Neopluralism: The Evolution of Political Process Theory by Andrew McFarland
University Press of Kansas, 2004
||The Journal of Politics
|Date accepted online:
|Published in print:
||Volume 69, Issue 03, Pages 876-895
Andrew McFarland's ambitious synthesis of pluralist and postpluralist literature on interest groups, public policy, and political change aims to recenter a growing yet disparate set of research agendas around a framework he calls "neopluralism." McFarland contends that an undercurrent of scholarship has carried on the analytical and theoretical traditions of the pluralists, and he weaves a compelling narrative of scholarly progress around a theory of political process. Unlike Virginia Gray and David Lowery (2004), whose own neopluralist synthesis is aimed primarily at the study of interest groups, McFarland casts a broad net that sweeps in a variety of studies of noninstitutional politics including social movements, political power, policymaking, as well as interest groups. The crux of McFarland's argument is that the collective contributions of the estimated 500 or so political science researchers working in this field since the early 1980s, combined with the ancient wisdom of Bentley, Truman, Dahl, and Lindblom, comprise a powerful intellectual tradition that, properly harnessed, can anchor political science research in coming decades. The purpose of Neopluralism is to organize and highlight the most important features of political process theory, to clarify the appropriate conceptual tools for scholars working in this tradition, and to identify the research "sites" where these tools may best be applied.
Close readers of McFarland's oeuvre will recognize many of the themes that informed his earlier work on pluralism, public interest groups, and policymaking. Indeed, Neopluralism reads as an exposition of a research agenda that has been many decades in the making. This is reflected in the way McFarland develops his version of political process theory, unfolding it over the course of eleven distinct research "steps" as he traces the intellectual lineage of pluralism and its neopluralist inheritors (8-11). The major tenets of pluralism account for the first five steps: (1) The Bentley-Truman process model; (2) Dahl's idea of power as causation; (3) the notion that power exists within particular arenas; (4) the subjective definition of interests; and (5) Lindblom's concept of partisan mutual adjustment. The second set of steps reflect the theoretical contributions of scholars who have written in the postpluralist era: (6) the prevalence of subgovernments; (7) the problems associated with collective action; (8) interest group sustainers; (9) social movements; (10) the independent role of the state; and (11) a recognition that pluralism does not imply a fair or just system.
There is much to be gained from an assay of McFarland's Neopluralism, especially for graduate students interested in an introduction to the vast literature profiled here. Part of the rationale for this project, McFarland explains, is to forestall any trend toward "reinventing the wheel" as a younger generation of scholars hashes out old debates. Moreover, he continues, if we establish a theoretical framework for studies of the political process, subsequent research projects on any one part of the political process will be easier to fit into a broader context. In this respect, McFarland hopes to supplant a Kuhnian notion of paradigm shifts (from earlier to later stages of pluralism, for example) with a conceptual framework that emphasizes the continuity of ideas across generations.
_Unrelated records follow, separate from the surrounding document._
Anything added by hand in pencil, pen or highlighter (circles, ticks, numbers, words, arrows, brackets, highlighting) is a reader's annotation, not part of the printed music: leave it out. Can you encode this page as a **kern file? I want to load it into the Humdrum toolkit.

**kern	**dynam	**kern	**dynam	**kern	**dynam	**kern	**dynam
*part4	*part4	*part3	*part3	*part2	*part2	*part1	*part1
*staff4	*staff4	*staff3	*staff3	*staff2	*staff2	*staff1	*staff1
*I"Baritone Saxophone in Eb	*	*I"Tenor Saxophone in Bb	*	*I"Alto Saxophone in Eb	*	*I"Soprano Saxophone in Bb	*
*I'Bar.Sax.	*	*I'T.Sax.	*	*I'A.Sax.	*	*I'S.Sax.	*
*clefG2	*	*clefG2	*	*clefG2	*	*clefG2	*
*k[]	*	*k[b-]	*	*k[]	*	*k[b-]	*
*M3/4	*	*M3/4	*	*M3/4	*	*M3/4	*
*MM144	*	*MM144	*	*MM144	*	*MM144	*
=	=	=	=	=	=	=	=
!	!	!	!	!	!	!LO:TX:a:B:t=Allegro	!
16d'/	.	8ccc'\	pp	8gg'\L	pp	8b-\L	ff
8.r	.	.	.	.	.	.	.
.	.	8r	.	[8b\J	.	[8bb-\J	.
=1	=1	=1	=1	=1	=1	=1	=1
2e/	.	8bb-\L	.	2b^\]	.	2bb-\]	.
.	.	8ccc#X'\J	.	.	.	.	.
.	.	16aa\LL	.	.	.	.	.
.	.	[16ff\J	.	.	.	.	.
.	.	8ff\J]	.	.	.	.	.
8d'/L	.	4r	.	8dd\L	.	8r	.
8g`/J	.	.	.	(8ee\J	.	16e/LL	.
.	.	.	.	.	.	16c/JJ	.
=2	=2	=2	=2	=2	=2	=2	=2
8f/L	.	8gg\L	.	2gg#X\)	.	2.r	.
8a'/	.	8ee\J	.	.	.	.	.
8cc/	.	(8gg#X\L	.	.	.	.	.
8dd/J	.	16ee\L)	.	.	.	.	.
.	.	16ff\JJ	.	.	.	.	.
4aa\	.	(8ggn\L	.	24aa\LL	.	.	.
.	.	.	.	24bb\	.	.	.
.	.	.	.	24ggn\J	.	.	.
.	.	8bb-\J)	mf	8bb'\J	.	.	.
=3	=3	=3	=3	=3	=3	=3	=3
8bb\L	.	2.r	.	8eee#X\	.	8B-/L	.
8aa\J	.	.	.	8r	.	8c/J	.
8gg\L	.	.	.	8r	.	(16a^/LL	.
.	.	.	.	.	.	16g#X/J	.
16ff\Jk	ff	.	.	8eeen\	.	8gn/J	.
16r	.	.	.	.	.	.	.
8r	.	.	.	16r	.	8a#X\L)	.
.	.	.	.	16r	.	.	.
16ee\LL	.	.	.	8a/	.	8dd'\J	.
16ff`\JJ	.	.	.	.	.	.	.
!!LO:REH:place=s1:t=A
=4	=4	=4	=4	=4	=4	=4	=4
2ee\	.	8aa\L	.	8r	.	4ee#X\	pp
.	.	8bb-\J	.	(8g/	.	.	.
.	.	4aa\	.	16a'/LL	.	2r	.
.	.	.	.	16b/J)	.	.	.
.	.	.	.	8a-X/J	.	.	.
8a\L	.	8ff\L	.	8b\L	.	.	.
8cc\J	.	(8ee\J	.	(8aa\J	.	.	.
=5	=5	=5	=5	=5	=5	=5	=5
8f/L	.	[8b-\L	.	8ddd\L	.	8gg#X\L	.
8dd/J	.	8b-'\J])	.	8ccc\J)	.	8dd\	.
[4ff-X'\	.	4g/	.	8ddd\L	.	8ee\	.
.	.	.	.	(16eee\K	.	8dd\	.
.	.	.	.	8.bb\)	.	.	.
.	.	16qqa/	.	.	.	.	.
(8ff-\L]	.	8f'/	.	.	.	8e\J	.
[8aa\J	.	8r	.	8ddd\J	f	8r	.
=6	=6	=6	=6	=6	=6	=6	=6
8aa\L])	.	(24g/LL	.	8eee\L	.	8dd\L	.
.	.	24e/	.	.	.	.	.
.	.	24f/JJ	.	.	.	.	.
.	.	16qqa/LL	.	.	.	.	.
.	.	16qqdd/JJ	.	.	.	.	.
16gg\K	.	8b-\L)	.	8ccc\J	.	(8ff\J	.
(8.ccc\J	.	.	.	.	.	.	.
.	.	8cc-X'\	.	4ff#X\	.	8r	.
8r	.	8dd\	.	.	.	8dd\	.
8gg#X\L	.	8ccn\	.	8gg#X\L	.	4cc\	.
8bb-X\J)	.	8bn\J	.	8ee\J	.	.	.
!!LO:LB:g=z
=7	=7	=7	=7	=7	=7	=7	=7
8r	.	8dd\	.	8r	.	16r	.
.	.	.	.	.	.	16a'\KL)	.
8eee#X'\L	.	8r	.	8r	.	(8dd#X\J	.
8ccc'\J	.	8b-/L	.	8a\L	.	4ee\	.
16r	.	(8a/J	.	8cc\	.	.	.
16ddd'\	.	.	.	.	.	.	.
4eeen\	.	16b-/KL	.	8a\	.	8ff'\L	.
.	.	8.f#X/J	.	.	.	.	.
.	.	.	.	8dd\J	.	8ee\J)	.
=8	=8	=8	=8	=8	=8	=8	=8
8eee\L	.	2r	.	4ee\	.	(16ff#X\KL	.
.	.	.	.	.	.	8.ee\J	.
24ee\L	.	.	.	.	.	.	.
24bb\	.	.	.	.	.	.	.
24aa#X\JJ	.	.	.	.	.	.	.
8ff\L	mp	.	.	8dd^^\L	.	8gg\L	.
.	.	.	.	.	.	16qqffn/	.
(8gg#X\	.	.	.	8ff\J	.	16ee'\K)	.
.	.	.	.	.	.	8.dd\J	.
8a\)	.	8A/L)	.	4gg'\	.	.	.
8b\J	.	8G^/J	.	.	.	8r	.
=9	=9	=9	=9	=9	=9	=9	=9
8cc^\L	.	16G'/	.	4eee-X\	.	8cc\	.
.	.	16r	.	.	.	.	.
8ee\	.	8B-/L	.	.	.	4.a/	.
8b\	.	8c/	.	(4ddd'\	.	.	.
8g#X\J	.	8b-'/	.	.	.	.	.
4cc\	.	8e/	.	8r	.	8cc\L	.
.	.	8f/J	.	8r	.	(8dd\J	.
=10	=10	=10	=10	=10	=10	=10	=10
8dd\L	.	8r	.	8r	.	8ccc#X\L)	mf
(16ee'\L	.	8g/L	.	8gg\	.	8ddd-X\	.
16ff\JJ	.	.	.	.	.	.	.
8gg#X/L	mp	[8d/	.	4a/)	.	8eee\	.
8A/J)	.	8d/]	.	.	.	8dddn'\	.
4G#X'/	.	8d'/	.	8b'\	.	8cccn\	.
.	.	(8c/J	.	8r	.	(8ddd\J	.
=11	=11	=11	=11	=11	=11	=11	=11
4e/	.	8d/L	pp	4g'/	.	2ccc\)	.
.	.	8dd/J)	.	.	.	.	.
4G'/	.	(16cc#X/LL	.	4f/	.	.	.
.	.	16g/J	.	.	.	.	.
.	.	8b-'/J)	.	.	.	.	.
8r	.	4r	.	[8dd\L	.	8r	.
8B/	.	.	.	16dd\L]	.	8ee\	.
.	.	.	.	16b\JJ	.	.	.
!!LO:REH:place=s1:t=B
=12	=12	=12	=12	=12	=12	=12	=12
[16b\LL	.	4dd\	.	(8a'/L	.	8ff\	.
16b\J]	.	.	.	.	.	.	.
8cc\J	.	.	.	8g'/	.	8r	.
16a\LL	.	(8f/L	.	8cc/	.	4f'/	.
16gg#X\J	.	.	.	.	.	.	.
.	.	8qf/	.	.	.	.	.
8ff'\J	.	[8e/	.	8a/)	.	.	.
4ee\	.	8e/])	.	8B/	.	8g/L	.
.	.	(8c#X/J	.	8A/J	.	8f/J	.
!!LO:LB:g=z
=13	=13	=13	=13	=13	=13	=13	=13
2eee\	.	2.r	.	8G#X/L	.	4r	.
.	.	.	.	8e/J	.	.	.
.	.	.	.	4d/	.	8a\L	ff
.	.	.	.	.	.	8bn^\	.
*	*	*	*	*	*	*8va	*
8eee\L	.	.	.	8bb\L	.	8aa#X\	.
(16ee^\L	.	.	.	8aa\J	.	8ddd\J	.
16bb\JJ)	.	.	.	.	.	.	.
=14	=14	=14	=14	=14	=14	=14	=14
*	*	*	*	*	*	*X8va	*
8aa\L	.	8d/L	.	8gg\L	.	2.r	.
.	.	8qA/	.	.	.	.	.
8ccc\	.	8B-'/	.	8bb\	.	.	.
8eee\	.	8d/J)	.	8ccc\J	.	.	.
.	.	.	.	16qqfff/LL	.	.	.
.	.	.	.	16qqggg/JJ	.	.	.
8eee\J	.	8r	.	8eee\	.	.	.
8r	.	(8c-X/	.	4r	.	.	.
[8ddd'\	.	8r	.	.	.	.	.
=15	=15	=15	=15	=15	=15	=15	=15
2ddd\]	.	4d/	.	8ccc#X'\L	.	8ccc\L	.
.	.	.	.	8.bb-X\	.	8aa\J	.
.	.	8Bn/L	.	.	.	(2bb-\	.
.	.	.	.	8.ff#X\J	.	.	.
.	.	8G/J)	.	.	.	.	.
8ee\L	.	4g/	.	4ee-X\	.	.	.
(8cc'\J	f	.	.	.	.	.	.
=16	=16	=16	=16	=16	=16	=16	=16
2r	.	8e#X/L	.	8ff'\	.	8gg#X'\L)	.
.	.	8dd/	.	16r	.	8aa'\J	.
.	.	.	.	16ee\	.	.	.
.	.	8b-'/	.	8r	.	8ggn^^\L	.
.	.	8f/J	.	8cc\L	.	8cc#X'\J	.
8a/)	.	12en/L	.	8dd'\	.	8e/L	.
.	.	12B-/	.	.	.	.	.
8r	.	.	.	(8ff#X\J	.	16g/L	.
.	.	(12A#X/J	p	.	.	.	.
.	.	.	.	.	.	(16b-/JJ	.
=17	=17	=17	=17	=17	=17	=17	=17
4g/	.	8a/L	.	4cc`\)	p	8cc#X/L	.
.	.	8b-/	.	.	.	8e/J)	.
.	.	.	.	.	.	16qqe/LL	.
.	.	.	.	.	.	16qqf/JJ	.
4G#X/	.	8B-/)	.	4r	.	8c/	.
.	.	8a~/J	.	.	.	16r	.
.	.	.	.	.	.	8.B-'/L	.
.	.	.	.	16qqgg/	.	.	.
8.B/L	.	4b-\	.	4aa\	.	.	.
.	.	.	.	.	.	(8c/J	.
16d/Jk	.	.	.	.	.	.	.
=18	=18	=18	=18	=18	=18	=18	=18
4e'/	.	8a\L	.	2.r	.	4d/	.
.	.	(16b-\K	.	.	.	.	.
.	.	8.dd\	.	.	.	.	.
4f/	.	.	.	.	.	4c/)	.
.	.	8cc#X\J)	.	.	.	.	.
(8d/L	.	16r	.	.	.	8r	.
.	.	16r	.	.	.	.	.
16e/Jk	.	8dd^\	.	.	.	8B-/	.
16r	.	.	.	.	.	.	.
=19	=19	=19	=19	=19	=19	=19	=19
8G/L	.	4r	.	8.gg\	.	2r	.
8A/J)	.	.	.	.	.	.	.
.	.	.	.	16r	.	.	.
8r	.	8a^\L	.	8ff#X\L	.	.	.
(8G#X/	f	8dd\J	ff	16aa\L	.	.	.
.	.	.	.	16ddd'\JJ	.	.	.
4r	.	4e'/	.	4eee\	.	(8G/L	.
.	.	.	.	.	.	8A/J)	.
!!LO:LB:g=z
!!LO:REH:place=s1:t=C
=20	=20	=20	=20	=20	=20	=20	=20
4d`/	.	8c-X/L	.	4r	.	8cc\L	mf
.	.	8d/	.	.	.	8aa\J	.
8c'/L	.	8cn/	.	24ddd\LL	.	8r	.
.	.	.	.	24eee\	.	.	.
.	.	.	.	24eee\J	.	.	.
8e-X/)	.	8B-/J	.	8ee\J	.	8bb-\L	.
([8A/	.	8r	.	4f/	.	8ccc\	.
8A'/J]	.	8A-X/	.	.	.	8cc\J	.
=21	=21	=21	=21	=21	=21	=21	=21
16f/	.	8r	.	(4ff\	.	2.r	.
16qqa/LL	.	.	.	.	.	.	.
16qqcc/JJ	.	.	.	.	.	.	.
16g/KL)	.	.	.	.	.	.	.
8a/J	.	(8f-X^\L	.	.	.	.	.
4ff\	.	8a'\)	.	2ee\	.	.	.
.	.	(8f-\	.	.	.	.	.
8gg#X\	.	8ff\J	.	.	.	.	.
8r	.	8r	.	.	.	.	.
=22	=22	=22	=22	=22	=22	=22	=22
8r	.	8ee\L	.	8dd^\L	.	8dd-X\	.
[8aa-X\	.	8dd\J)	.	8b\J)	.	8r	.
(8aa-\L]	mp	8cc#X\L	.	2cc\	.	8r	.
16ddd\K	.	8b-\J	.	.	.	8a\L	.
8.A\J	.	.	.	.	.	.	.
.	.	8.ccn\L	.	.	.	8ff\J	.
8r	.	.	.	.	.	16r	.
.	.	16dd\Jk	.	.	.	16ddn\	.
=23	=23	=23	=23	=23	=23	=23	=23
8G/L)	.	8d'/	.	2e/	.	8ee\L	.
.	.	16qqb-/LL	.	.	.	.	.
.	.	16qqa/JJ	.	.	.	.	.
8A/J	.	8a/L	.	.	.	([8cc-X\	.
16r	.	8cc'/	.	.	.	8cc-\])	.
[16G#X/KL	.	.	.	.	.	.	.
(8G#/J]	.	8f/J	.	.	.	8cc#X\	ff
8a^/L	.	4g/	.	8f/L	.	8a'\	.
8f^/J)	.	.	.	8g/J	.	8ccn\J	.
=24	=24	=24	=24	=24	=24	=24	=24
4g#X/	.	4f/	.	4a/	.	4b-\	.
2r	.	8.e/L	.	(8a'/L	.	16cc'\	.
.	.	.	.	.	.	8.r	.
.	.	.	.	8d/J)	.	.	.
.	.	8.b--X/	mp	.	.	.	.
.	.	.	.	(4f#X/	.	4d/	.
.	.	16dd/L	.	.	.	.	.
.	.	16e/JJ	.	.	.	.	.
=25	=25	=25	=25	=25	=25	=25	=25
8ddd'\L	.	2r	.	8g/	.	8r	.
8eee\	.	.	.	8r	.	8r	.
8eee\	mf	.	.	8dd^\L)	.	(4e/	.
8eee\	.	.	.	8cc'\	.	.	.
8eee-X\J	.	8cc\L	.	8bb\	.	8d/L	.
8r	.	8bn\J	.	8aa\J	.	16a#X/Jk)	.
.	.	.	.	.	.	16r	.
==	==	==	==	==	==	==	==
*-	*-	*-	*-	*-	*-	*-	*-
Students of interest groups will also appreciate McFarland's effort to push the boundaries of the study of interest groups. Echoing Baumgartner and Leech (1998), McFarland bemoans the devotion of so much scholarly attention to the question of why people join groups instead of other questions like how social movements contribute to interest group formation or how interest groups operate in political time. Indeed, McFarland's chapters on social movements and on political time reveal the theoretical barrenness of the interest groups subfield in comparison to the work that has been done in sociology and in American political development.
Neopluralism is written in a conversational, informal style that conveys a sense of personal engagement both with the literature as well as with the community of scholars who have produced it. At the same time, this casual tone can be off-putting and it lends a sense of disorganization to the manuscript. Given the difficulty of synthesizing four decades of scholarship in a readable fashion, one is sympathetic to the challenges McFarland faces in this respect. Still, if neopluralism or political process theory is going to frame future research on interest groups, political power, or policymaking, a stronger theoretical justification is required. It is not simply enough to identify the core arguments that have served the discipline well in the past. Rather, exponents of neopluralism or political process theory must demonstrate that their approach will serve the discipline well as it tackles new challenges. In this sense, neopluralism is still undertheorized. McFarland highlights the promise of neopluralism, but its realization awaits future scholarly endeavors.